Alberta- and Saskatchewan-focused Surge Energy Inc. (SGY) lost 10 cents to $2.68 on 2.69 million shares. It is having an unhappy 2017 so far, falling from its Jan. 3 high of $3.45, on no news except its usual monthly dividend announcement. Surge jumped on the juniors-pay-dividends bandwagon in mid-2013 and has held on stubbornly ever since, although the dividend itself has dwindled over the years. It was once as high as 60 cents annually, but is now 7.5 cents annually (or five-eighths of a penny every month), for a yield of 2.8 per cent.

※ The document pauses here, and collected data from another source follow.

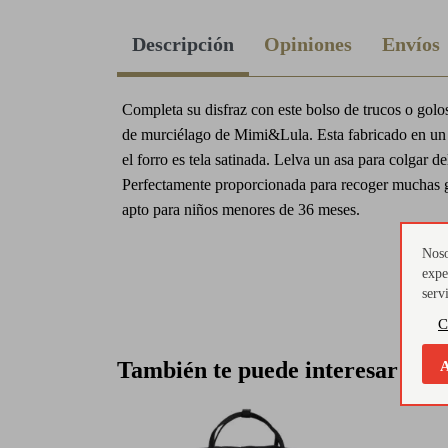
Descripción
Opiniones
Envíos
Completa su disfraz con este bolso de trucos o golo
de murciélago de Mimi&Lula. Esta fabricado en un 
el forro es tela satinada. Lelva un asa para colgar de
Perfectamente proporcionada para recoger muchas 
apto para niños menores de 36 meses.
Noso
expe
serv
C
También te puede interesar
A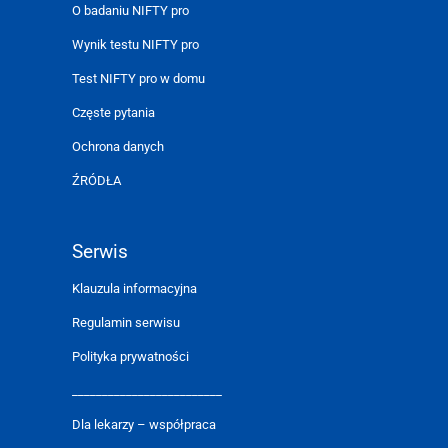
O badaniu NIFTY pro
Wynik testu NIFTY pro
Test NIFTY pro w domu
Częste pytania
Ochrona danych
ŹRÓDŁA
Serwis
Klauzula informacyjna
Regulamin serwisu
Polityka prywatności
_________________________
Dla lekarzy – współpraca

Although Surge has been quiet lately in terms of operational updates, public data indicate that it is nonetheless operating busily in each of its three core areas, where it has spudded or licensed 13 wells since the start of the year. Eight of these wells are targeting the Sparky play in southeast Alberta. According to Surge's website, the southeast Alberta assets are expected to produce 4,300 barrels of oil equivalent a day in 2017, compared with 3,500 at year-end 2016. Surge expects to produce an additional 6,100 barrels a day in 2017 from its other assets in Alberta, in the west-central part of the province, as well as 3,600 barrels a day from its Shaunavon assets in Saskatchewan, for 14,000 barrels a day in total. The company had previously expected to produce just 13,650 barrels a day in 2017, but boosted this target to 14,000 on Dec. 13, citing "excellent" drilling results. It did not touch its budget of $85-million, and boasted that both the budget and the dividend would be more than covered by cash flow. Pleased shareholders sent the stock up toward $3.30 from around $3. Now, however, it has crashed below $2.70, its lowest level since last November. President and CEO Paul Colborne is taking the slump as a buying opportunity. From Thursday to today, he bought 20,000 shares at an average price of $2.78. He now controls 3.97 million of Surge's 225 million shares.